>> BEGIN Extracted material

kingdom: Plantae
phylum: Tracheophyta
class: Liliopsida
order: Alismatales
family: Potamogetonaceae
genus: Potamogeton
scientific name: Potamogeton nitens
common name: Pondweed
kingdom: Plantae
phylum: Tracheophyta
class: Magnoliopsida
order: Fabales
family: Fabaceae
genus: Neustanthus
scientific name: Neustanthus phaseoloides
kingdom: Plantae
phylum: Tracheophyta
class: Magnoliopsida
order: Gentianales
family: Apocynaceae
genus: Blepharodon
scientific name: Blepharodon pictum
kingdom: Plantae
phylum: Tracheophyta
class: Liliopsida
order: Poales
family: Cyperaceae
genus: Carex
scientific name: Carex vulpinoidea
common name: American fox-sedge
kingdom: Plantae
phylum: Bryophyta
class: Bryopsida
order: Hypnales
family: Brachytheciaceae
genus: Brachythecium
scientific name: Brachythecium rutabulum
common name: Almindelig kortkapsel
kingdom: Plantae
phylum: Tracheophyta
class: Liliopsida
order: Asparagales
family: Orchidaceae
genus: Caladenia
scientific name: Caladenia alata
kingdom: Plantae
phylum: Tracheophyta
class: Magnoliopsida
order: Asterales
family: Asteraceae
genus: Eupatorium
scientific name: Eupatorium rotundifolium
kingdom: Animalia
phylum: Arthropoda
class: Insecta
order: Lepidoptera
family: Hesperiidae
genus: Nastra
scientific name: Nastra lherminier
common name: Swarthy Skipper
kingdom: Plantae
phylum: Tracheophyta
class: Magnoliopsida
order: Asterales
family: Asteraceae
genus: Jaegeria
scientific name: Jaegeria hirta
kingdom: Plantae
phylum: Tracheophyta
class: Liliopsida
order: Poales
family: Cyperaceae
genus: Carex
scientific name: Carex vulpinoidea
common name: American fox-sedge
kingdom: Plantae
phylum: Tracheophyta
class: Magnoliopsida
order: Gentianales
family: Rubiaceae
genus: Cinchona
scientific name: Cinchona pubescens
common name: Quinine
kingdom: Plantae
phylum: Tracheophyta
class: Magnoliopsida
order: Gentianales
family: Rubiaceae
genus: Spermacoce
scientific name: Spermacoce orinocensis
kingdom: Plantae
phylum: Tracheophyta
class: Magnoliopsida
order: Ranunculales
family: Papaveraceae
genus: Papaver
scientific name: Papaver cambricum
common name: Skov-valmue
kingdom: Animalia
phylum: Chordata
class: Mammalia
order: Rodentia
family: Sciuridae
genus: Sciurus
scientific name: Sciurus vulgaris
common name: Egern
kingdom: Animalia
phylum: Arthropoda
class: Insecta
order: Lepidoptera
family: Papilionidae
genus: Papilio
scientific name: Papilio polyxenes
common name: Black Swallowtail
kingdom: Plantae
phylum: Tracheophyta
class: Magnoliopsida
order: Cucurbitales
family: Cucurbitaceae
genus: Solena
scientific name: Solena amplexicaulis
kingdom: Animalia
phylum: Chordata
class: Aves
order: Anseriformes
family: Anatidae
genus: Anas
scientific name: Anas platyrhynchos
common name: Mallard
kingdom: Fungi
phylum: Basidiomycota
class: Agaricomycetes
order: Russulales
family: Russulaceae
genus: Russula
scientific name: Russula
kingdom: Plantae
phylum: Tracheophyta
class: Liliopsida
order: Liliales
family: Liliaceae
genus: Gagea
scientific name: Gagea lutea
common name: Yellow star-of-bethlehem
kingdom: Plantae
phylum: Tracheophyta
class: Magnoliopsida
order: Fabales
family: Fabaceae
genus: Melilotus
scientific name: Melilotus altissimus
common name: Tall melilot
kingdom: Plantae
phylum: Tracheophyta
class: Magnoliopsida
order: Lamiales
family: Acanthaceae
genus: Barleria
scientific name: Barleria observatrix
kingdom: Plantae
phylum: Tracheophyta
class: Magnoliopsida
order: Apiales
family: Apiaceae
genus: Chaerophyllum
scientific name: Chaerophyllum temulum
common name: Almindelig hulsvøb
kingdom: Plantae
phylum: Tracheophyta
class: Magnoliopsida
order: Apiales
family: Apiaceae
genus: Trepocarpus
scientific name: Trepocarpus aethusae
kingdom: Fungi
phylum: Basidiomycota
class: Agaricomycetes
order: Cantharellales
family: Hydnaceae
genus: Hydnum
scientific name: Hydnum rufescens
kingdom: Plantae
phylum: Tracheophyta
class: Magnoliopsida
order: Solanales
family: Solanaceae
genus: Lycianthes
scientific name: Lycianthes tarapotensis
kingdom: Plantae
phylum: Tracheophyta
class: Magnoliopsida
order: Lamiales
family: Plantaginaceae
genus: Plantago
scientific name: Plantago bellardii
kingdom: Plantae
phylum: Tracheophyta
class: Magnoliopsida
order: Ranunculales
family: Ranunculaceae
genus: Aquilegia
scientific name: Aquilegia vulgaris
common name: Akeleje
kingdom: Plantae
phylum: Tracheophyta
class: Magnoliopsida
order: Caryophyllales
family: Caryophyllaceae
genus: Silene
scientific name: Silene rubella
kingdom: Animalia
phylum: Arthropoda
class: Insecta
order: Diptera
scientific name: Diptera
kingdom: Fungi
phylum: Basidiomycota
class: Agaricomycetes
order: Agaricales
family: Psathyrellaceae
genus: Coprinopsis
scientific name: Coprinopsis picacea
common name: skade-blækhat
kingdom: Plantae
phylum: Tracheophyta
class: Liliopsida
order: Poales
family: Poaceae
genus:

>> END Extracted material

### What to produce
Pull out and reproduce verbatim every line of the rows from the one containing "family: Apocynaceae" through the one containing "common name: Egern", inclusive, and nothing else.

### Correct output
family: Apocynaceae
genus: Blepharodon
scientific name: Blepharodon pictum
kingdom: Plantae
phylum: Tracheophyta
class: Liliopsida
order: Poales
family: Cyperaceae
genus: Carex
scientific name: Carex vulpinoidea
common name: American fox-sedge
kingdom: Plantae
phylum: Bryophyta
class: Bryopsida
order: Hypnales
family: Brachytheciaceae
genus: Brachythecium
scientific name: Brachythecium rutabulum
common name: Almindelig kortkapsel
kingdom: Plantae
phylum: Tracheophyta
class: Liliopsida
order: Asparagales
family: Orchidaceae
genus: Caladenia
scientific name: Caladenia alata
kingdom: Plantae
phylum: Tracheophyta
class: Magnoliopsida
order: Asterales
family: Asteraceae
genus: Eupatorium
scientific name: Eupatorium rotundifolium
kingdom: Animalia
phylum: Arthropoda
class: Insecta
order: Lepidoptera
family: Hesperiidae
genus: Nastra
scientific name: Nastra lherminier
common name: Swarthy Skipper
kingdom: Plantae
phylum: Tracheophyta
class: Magnoliopsida
order: Asterales
family: Asteraceae
genus: Jaegeria
scientific name: Jaegeria hirta
kingdom: Plantae
phylum: Tracheophyta
class: Liliopsida
order: Poales
family: Cyperaceae
genus: Carex
scientific name: Carex vulpinoidea
common name: American fox-sedge
kingdom: Plantae
phylum: Tracheophyta
class: Magnoliopsida
order: Gentianales
family: Rubiaceae
genus: Cinchona
scientific name: Cinchona pubescens
common name: Quinine
kingdom: Plantae
phylum: Tracheophyta
class: Magnoliopsida
order: Gentianales
family: Rubiaceae
genus: Spermacoce
scientific name: Spermacoce orinocensis
kingdom: Plantae
phylum: Tracheophyta
class: Magnoliopsida
order: Ranunculales
family: Papaveraceae
genus: Papaver
scientific name: Papaver cambricum
common name: Skov-valmue
kingdom: Animalia
phylum: Chordata
class: Mammalia
order: Rodentia
family: Sciuridae
genus: Sciurus
scientific name: Sciurus vulgaris
common name: Egern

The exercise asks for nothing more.